- [Job item]:
Print nothing beyond the line with "X108574285Y-64031904D01*": every line from the beginning of the data up to it, that line included, and no pictures.

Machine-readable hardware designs
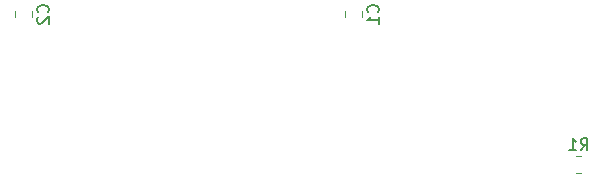
<source format=gbr>
%TF.GenerationSoftware,KiCad,Pcbnew,(5.1.8)-1*%
%TF.CreationDate,2022-10-23T00:45:01+03:00*%
%TF.ProjectId,MUX2x1,4d555832-7831-42e6-9b69-6361645f7063,rev?*%
%TF.SameCoordinates,Original*%
%TF.FileFunction,Legend,Bot*%
%TF.FilePolarity,Positive*%
%FSLAX46Y46*%
G04 Gerber Fmt 4.6, Leading zero omitted, Abs format (unit mm)*
G04 Created by KiCad (PCBNEW (5.1.8)-1) date 2022-10-23 00:45:01*
%MOMM*%
%LPD*%
G01*
G04 APERTURE LIST*
%ADD10C,0.120000*%
%ADD11C,0.150000*%
G04 APERTURE END LIST*
D10*
%TO.C,C1*%
X105945000Y-65031252D02*
X105945000Y-64508748D01*
X107415000Y-65031252D02*
X107415000Y-64508748D01*
%TO.C,R1*%
X125957064Y-78205000D02*
X125502936Y-78205000D01*
X125957064Y-76735000D02*
X125502936Y-76735000D01*
%TO.C,C2*%
X79475000Y-65031252D02*
X79475000Y-64508748D01*
X78005000Y-65031252D02*
X78005000Y-64508748D01*
%TO.C,C1*%
D11*
X108717142Y-64603333D02*
X108764761Y-64555714D01*
X108812380Y-64412857D01*
X108812380Y-64317619D01*
X108764761Y-64174761D01*
X108669523Y-64079523D01*
X108574285Y-64031904D01*
X108383809Y-63984285D01*
X108240952Y-63984285D01*
X108050476Y-64031904D01*
X107955238Y-64079523D01*
X107860000Y-64174761D01*
X107812380Y-64317619D01*
X107812380Y-64412857D01*
X107860000Y-64555714D01*
X107907619Y-64603333D01*
X108812380Y-65555714D02*
X108812380Y-64984285D01*
X108812380Y-65270000D02*
X107812380Y-65270000D01*
X107955238Y-65174761D01*
X108050476Y-65079523D01*
X108098095Y-64984285D01*
%TO.C,R1*%
X125896666Y-76272380D02*
X126230000Y-75796190D01*
X126468095Y-76272380D02*
X126468095Y-75272380D01*
X126087142Y-75272380D01*
X125991904Y-75320000D01*
X125944285Y-75367619D01*
X125896666Y-75462857D01*
X125896666Y-75605714D01*
X125944285Y-75700952D01*
X125991904Y-75748571D01*
X126087142Y-75796190D01*
X126468095Y-75796190D01*
X124944285Y-76272380D02*
X125515714Y-76272380D01*
X125230000Y-76272380D02*
X125230000Y-75272380D01*
X125325238Y-75415238D01*
X125420476Y-75510476D01*
X125515714Y-75558095D01*
%TO.C,C2*%
X80777142Y-64603333D02*
X80824761Y-64555714D01*
X80872380Y-64412857D01*
X80872380Y-64317619D01*
X80824761Y-64174761D01*
X80729523Y-64079523D01*
X80634285Y-64031904D01*
X80443809Y-63984285D01*
X80300952Y-63984285D01*
X80110476Y-64031904D01*
X80015238Y-64079523D01*
X79920000Y-64174761D01*
X79872380Y-64317619D01*
X79872380Y-64412857D01*
X79920000Y-64555714D01*
X79967619Y-64603333D01*
X79967619Y-64984285D02*
X79920000Y-65031904D01*
X79872380Y-65127142D01*
X79872380Y-65365238D01*
X79920000Y-65460476D01*
X79967619Y-65508095D01*
X80062857Y-65555714D01*
X80158095Y-65555714D01*
X80300952Y-65508095D01*
X80872380Y-64936666D01*
X80872380Y-65555714D01*
%TD*%
M02*

</source>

- [Task solution]:
<source format=gbr>
%TF.GenerationSoftware,KiCad,Pcbnew,(5.1.8)-1*%
%TF.CreationDate,2022-10-23T00:45:01+03:00*%
%TF.ProjectId,MUX2x1,4d555832-7831-42e6-9b69-6361645f7063,rev?*%
%TF.SameCoordinates,Original*%
%TF.FileFunction,Legend,Bot*%
%TF.FilePolarity,Positive*%
%FSLAX46Y46*%
G04 Gerber Fmt 4.6, Leading zero omitted, Abs format (unit mm)*
G04 Created by KiCad (PCBNEW (5.1.8)-1) date 2022-10-23 00:45:01*
%MOMM*%
%LPD*%
G01*
G04 APERTURE LIST*
%ADD10C,0.120000*%
%ADD11C,0.150000*%
G04 APERTURE END LIST*
D10*
%TO.C,C1*%
X105945000Y-65031252D02*
X105945000Y-64508748D01*
X107415000Y-65031252D02*
X107415000Y-64508748D01*
%TO.C,R1*%
X125957064Y-78205000D02*
X125502936Y-78205000D01*
X125957064Y-76735000D02*
X125502936Y-76735000D01*
%TO.C,C2*%
X79475000Y-65031252D02*
X79475000Y-64508748D01*
X78005000Y-65031252D02*
X78005000Y-64508748D01*
%TO.C,C1*%
D11*
X108717142Y-64603333D02*
X108764761Y-64555714D01*
X108812380Y-64412857D01*
X108812380Y-64317619D01*
X108764761Y-64174761D01*
X108669523Y-64079523D01*
X108574285Y-64031904D01*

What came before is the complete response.